What needs to be done: Exactly as written, retype the listing below, omitting the pictures.

Recorded information:

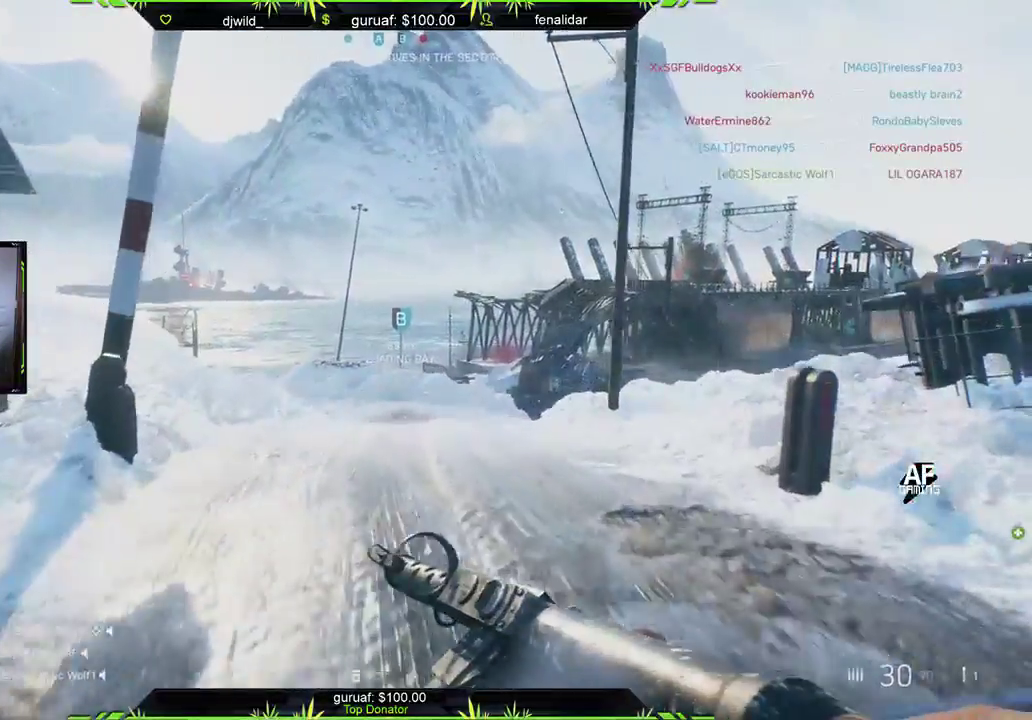
{"buttons": [], "left_stick": "up", "right_stick": "center", "events": [[367, "B", "down"], [450, "B", "up"]]}
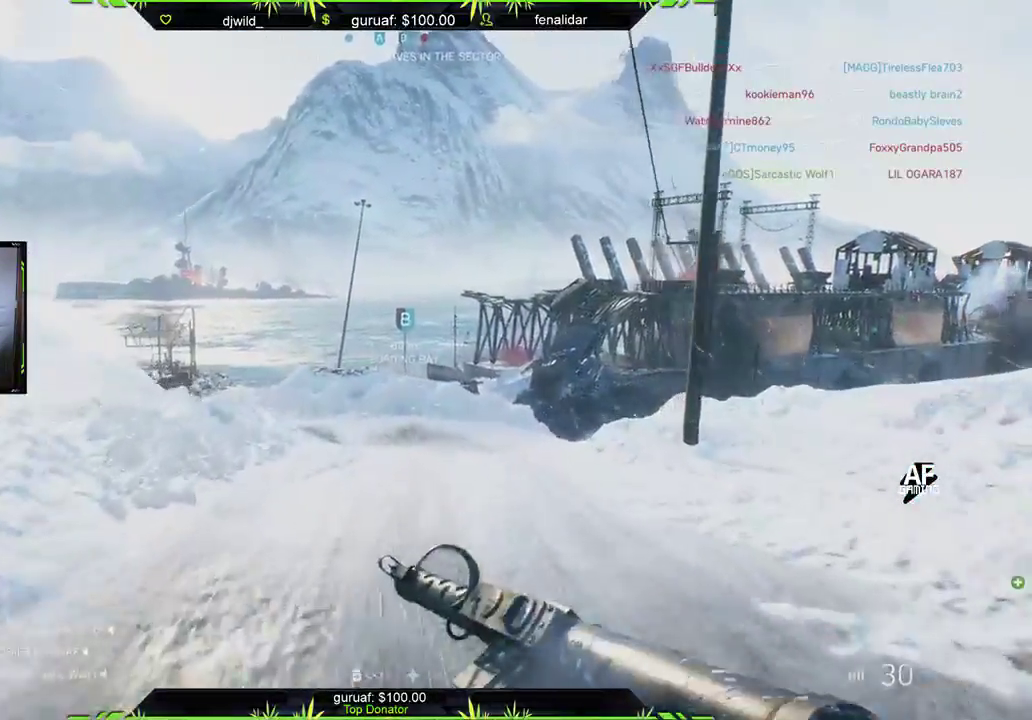
{"buttons": [], "left_stick": "up", "right_stick": "center", "events": []}
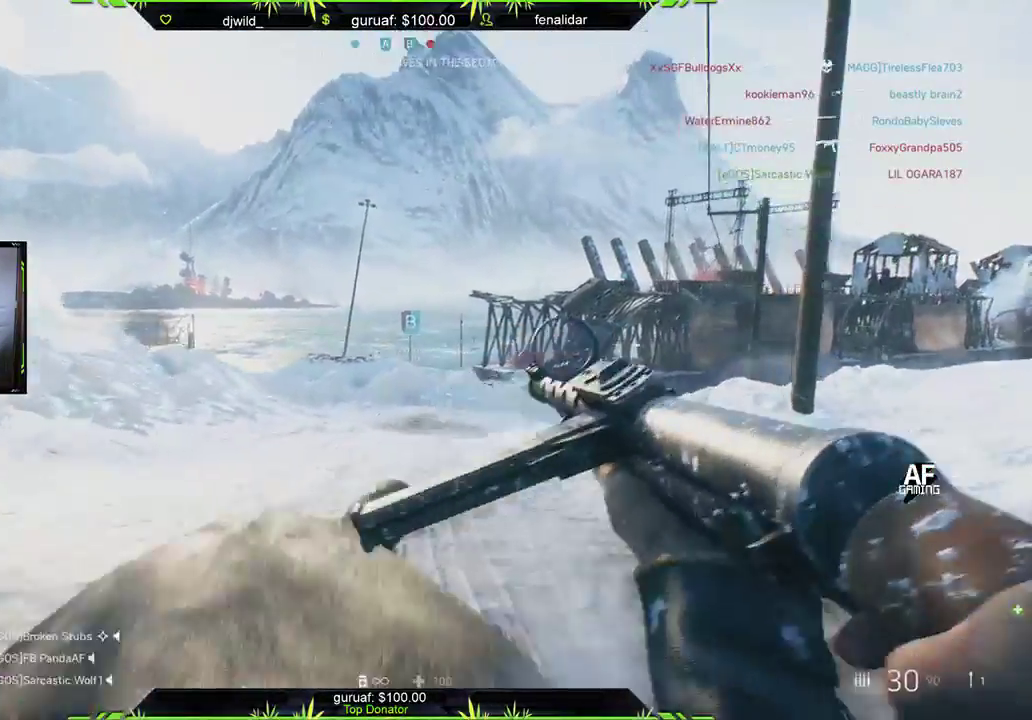
{"buttons": [], "left_stick": "up", "right_stick": "center", "events": [[333, "A", "down"], [450, "A", "up"]]}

Result for this exercise:
{"buttons": [], "left_stick": "up", "right_stick": "center", "events": [[367, "B", "down"], [450, "B", "up"]]}
{"buttons": [], "left_stick": "up", "right_stick": "center", "events": []}
{"buttons": [], "left_stick": "up", "right_stick": "center", "events": [[333, "A", "down"], [450, "A", "up"]]}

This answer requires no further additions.